Vulnerability in Windows Shell Could Allow Remote Code Execution

8/3/2010 10:35:03 AM

This security update is rated Critical for all supported editions of Microsoft Windows. The security update addresses the vulnerability by correcting validation of shortcut icon references.

Executive Summary

This security update resolves a publicly disclosed vulnerability in Windows Shell. The vulnerability could allow remote code execution if the icon of a specially crafted shortcut is displayed. An attacker who successfully exploited this vulnerability could gain the same user rights as the local user. Users whose accounts are configured to have fewer user rights on the system could be less impacted than users who operate with administrative user rights.

This security update is rated Critical for all supported editions of Microsoft Windows. The security update addresses the vulnerability by correcting validation of shortcut icon references.

This security update addresses the vulnerability first described in Microsoft Security Advisory 2286198.

Public Bulletin Webcast

Microsoft will host a webcast to address customer questions on this bulletin:

Title: Information About Microsoft's August 2010 (Out-of-Band) Security Bulletin Release

Date: Monday, August 02, 2010, at 1:00 P.M. Pacific Time (U.S. & Canada).

URL: https://msevents.microsoft.com/CUI/WebCastEventDetails.aspx?culture=en-US&EventID=1032456779

Public Resources related to this alert

Security Bulletin MS10-046 – Vulnerability in Windows Shell Could Allow Remote Code Execution: http://www.microsoft.com/technet/security/bulletin/MS10-046.mspx/

Security Advisory 2286198 – Vulnerability in Windows Shell Could Allow Remote Code Execution: http://www.microsoft.com/technet/security/advisory/2286198.mspx

Microsoft Security Response Center (MSRC) Blog: http://blogs.technet.com/msrc/

Microsoft Security Research & Defense (SRD) Blog: http://blogs.technet.com/srd/

Microsoft Malware Protection Center (MMPC) Blog: http://blogs.technet.com/mmpc/

Microsoft Security Development Lifecycle (SDL) Blog: http://blogs.msdn.com/sdl/

New Security Bulletin Technical Details

In the following tables of affected and non-affected software, software editions that are not listed are past their support lifecycle. To determine the support lifecycle for your product and edition, visit the Microsoft Support Lifecycle website at http://support.microsoft.com/lifecycle/.

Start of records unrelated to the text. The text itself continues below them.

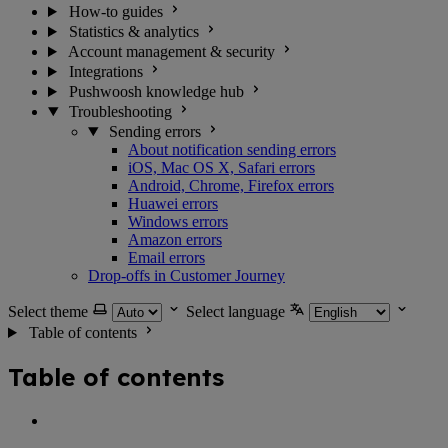
How-to guides
Statistics & analytics
Account management & security
Integrations
Pushwoosh knowledge hub
Troubleshooting
Sending errors
About notification sending errors
iOS, Mac OS X, Safari errors
Android, Chrome, Firefox errors
Huawei errors
Windows errors
Amazon errors
Email errors
Drop-offs in Customer Journey
Select theme
Select language
Table of contents
Table of contents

Bulletin Identifier		Microsoft Security Bulletin MS10-046
Bulletin Title		Vulnerability in Windows Shell Could Allow Remote Code Execution (2286198)
Executive Summary		This security update resolves a publicly disclosed vulnerability in Windows Shell. The vulnerability could allow remote code execution if the icon of a specially crafted shortcut is displayed. The security update addresses the vulnerability by correcting validation of shortcut icon references. This security update also addresses the vulnerability first described in Microsoft Security Advisory 2286198.
Affected Software		This security update is rated Critical for all supported editions of Microsoft Windows.
CVE, Exploitability Index Rating		CVE-2010-2568: Shortcut Icon Loading Vulnerability (EI = 1)
Attack Vectors		A maliciously crafted shortcut file. Common delivery mechanisms: a maliciously crafted Web page, an e-mail attachment, an instant message, a peer-to-peer file share, a network share, and/or a USB thumb drive.
Mitigating Factors		Users would have to be persuaded to visit a malicious web site. Exploitation only gains the same user rights as the logged-on account. Users whose accounts are configured to have fewer user rights on the system could be less impacted than users who operate with administrative user rights. Blocking outbound SMB connections on the perimeter firewall reduces the risk of remote exploitation using file shares.
Restart Requirement	The update will require a restart.